**** CUPLIKAN HALAMAN ****
Jakarta, CNBC Indonesia - Skandal korupsi kembali menerpa salah satu perusahaan terbuka yang melantai di Bursa Efek Indonesia (BEI). Kali ini kasus korupsi terjadi di emiten baja pelat merah Krakatau Steel (KRAS) turut dan menyeret nama para mantan direksinya, termasuk mantan direktur utama perusahaan, Fazwar Bujang (FB).
Meski kasus korupsi relatif jarang, bila dibandingkan dengan lingkup pemerintahan, perusahaan terbuka yang telah menerapkan tata kelola yang baik juga tidak kebal atas tindak pidana yang merugikan banyak pihak tersebut. Upaya korupsi yang dilakukan sebagian orang untuk memperkaya diri sempat terjadi di sejumlah emiten Tanah Air mulai dari maskapai penerbangan hingga perusahaan konstruksi.
Berikut adalah sejumlah emiten yang petingginya sempat berurusan dengan Komisi Pemberantasan Korupsi (KPK) serta kasus mega korupsi yang menyeret sejumlah nama besar baik itu individu maupun korporasi.
****
● TUGAS
Tolong salin tanpa perubahan bagian berita tentang korupsi di emiten dari "Berikut adalah sejumlah" sampai "individu maupun korporasi.".
**** CUPLIKAN DATA ****
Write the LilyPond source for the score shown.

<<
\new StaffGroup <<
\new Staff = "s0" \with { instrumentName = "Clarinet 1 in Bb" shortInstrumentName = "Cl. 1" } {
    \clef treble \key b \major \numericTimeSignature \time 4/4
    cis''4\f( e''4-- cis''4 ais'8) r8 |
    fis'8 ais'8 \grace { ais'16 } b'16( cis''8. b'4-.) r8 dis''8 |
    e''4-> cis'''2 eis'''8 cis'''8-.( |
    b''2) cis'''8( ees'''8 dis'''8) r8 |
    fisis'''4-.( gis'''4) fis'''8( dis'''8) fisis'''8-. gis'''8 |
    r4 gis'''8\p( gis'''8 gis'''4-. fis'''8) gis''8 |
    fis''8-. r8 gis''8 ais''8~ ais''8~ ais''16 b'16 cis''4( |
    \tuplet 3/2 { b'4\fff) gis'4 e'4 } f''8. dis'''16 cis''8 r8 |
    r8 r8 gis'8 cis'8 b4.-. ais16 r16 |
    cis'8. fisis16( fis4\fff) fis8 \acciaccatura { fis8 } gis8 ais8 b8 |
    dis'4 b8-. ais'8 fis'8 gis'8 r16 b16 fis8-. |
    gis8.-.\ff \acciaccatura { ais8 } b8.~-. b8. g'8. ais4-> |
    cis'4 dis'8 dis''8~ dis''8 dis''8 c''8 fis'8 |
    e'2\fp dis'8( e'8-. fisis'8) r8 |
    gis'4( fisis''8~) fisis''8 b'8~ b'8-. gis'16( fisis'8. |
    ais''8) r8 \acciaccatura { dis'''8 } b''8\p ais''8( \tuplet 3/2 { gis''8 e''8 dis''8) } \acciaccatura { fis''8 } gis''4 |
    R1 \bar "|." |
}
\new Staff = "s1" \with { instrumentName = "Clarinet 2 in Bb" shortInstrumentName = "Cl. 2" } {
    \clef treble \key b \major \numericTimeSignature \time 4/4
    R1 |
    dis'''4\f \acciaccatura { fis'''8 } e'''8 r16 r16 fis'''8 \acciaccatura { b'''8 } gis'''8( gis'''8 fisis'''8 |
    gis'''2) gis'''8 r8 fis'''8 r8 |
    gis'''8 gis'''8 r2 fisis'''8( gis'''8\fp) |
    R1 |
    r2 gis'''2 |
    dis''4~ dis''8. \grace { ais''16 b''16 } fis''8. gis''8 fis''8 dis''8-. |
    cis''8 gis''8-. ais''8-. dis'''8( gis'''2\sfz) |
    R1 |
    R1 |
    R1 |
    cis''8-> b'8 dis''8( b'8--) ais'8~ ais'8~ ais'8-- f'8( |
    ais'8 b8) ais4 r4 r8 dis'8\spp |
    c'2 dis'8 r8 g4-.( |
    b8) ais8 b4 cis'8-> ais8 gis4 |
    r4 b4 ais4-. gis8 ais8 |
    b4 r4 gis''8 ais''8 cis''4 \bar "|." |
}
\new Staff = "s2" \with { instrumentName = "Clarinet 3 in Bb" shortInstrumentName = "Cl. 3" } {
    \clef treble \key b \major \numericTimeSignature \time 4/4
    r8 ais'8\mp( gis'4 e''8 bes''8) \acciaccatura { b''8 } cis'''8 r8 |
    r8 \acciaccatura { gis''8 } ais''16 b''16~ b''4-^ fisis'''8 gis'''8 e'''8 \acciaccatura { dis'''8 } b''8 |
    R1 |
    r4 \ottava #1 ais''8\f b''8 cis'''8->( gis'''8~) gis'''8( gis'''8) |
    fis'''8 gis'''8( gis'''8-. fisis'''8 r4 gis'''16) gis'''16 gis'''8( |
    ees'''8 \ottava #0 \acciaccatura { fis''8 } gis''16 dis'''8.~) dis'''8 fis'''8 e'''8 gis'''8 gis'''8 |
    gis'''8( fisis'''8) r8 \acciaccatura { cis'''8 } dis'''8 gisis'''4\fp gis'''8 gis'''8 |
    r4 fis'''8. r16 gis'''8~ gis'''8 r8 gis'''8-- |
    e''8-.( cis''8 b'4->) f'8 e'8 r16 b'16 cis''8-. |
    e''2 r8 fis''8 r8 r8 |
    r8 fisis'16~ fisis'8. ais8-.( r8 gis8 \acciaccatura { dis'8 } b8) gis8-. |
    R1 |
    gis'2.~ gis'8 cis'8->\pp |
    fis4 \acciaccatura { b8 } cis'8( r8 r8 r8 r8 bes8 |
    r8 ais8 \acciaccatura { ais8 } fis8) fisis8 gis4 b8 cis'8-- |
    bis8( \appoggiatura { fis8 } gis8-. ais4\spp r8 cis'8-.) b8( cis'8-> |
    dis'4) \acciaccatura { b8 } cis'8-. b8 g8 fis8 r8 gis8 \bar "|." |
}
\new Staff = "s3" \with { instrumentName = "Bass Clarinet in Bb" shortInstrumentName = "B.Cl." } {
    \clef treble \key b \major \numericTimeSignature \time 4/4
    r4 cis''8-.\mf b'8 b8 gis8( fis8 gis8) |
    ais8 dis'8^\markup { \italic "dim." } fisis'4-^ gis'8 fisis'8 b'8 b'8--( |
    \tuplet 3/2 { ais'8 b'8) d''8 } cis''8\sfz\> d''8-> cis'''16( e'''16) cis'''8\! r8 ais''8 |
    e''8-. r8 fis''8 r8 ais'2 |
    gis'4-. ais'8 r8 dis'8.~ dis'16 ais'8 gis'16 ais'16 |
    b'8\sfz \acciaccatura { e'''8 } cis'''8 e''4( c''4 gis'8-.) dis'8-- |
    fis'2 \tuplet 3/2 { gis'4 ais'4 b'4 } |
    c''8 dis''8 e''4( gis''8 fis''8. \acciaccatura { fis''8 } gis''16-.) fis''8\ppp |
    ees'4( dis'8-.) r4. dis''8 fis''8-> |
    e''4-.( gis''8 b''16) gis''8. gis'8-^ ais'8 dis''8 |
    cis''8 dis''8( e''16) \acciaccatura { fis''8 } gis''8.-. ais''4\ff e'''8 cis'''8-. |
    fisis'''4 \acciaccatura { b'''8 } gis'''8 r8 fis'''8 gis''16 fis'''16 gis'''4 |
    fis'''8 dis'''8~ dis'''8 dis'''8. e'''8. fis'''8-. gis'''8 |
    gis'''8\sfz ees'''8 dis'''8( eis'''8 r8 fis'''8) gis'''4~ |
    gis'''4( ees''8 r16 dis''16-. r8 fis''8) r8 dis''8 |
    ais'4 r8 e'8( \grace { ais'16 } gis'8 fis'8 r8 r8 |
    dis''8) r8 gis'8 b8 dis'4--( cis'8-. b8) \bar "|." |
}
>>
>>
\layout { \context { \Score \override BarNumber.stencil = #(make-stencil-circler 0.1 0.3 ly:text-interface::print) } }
****
● HASIL DI BAWAH
Berikut adalah sejumlah emiten yang petingginya sempat berurusan dengan Komisi Pemberantasan Korupsi (KPK) serta kasus mega korupsi yang menyeret sejumlah nama besar baik itu individu maupun korporasi.